Utah-based artist Anna Evans’s practice as a naturalist informs all aspects of her work as a weaver, in which she uses plants to make dyes and sources local wool.
Anna Evans is an integrative artist who prioritizes sustainably sourced, local, and self-produced materials in her work. Her artistic focus is fiber, silversmithing, gardening, and naturalist outreach. In 2018, she received a Utah Desert Naturalist certification through Utah State University, and she completed the Utah Master Gardener program in 2021. Her studies as a naturalist and a gardener allow her to observe, ethically forage, and grow elements for use in her work.
She learned basic fiber skills at a young age from her grandmother, a high school home-economics teacher, and expanded on that knowledge through personal study in natural dyes, spinning fiber into yarn, and weaving to create a body of work. Anna’s weavings are examples of place-based art; her designs are inspired by landscapes and other aspects of the natural world on the Colorado Plateau.

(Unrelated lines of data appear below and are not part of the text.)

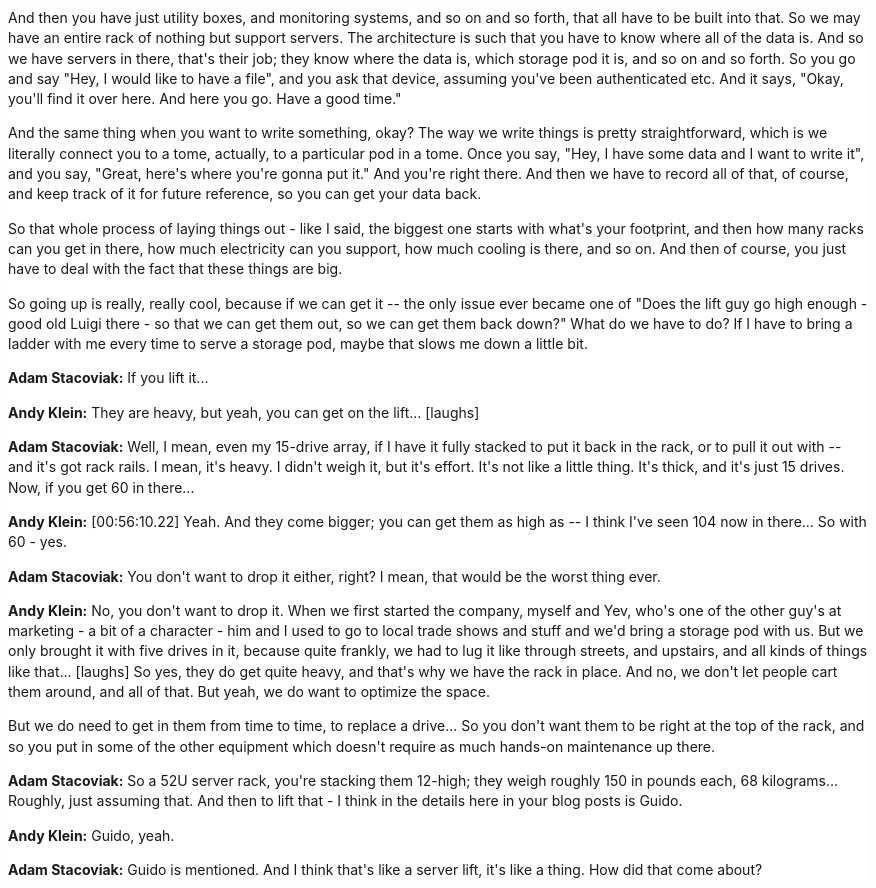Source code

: And then you have just utility boxes, and monitoring systems, and so on and so forth, that all have to be built into that. So we may have an entire rack of nothing but support servers. The architecture is such that you have to know where all of the data is. And so we have servers in there, that's their job; they know where the data is, which storage pod it is, and so on and so forth. So you go and say "Hey, I would like to have a file", and you ask that device, assuming you've been authenticated etc. And it says, "Okay, you'll find it over here. And here you go. Have a good time."

And the same thing when you want to write something, okay? The way we write things is pretty straightforward, which is we literally connect you to a tome, actually, to a particular pod in a tome. Once you say, "Hey, I have some data and I want to write it", and you say, "Great, here's where you're gonna put it." And you're right there. And then we have to record all of that, of course, and keep track of it for future reference, so you can get your data back.

So that whole process of laying things out - like I said, the biggest one starts with what's your footprint, and then how many racks can you get in there, how much electricity can you support, how much cooling is there, and so on. And then of course, you just have to deal with the fact that these things are big.

So going up is really, really cool, because if we can get it -- the only issue ever became one of "Does the lift guy go high enough - good old Luigi there - so that we can get them out, so we can get them back down?" What do we have to do? If I have to bring a ladder with me every time to serve a storage pod, maybe that slows me down a little bit.

**Adam Stacoviak:** If you lift it...

**Andy Klein:** They are heavy, but yeah, you can get on the lift... \[laughs\]

**Adam Stacoviak:** Well, I mean, even my 15-drive array, if I have it fully stacked to put it back in the rack, or to pull it out with -- and it's got rack rails. I mean, it's heavy. I didn't weigh it, but it's effort. It's not like a little thing. It's thick, and it's just 15 drives. Now, if you get 60 in there...

**Andy Klein:** \[00:56:10.22\] Yeah. And they come bigger; you can get them as high as -- I think I've seen 104 now in there... So with 60 - yes.

**Adam Stacoviak:** You don't want to drop it either, right? I mean, that would be the worst thing ever.

**Andy Klein:** No, you don't want to drop it. When we first started the company, myself and Yev, who's one of the other guy's at marketing - a bit of a character - him and I used to go to local trade shows and stuff and we'd bring a storage pod with us. But we only brought it with five drives in it, because quite frankly, we had to lug it like through streets, and upstairs, and all kinds of things like that... \[laughs\] So yes, they do get quite heavy, and that's why we have the rack in place. And no, we don't let people cart them around, and all of that. But yeah, we do want to optimize the space.

But we do need to get in them from time to time, to replace a drive... So you don't want them to be right at the top of the rack, and so you put in some of the other equipment which doesn't require as much hands-on maintenance up there.

**Adam Stacoviak:** So a 52U server rack, you're stacking them 12-high; they weigh roughly 150 in pounds each, 68 kilograms... Roughly, just assuming that. And then to lift that - I think in the details here in your blog posts is Guido.

**Andy Klein:** Guido, yeah.

**Adam Stacoviak:** Guido is mentioned. And I think that's like a server lift, it's like a thing. How did that come about?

She sources local heritage-breed wool and uses plants grown in her dye garden or foraged in the surrounding desert to achieve a spectrum of naturally dyed fiber for use in her work.
“I create beautiful things in meaningful ways by minimizing unsustainable materials, pursuing scientific understanding of the world as a naturalist, and sharing knowledge with others.
“The work I create with fiber and pigment represents what I see and experience as I walk through open spaces: landscapes and foliage that are fixed and consistent, the creatures and weather patterns that are constantly passing through. Watching shadows cast by the piñon and juniper and colors shifting on the ancient cliffs around me creates an endless color study and geometry lesson. When a weaving is completed, every inch of fiber has passed through my fingers at least a dozen times, and part of me is twisted into every strand of wool. I work this way so I know exactly what the material inputs are and what environmental impacts my work creates.”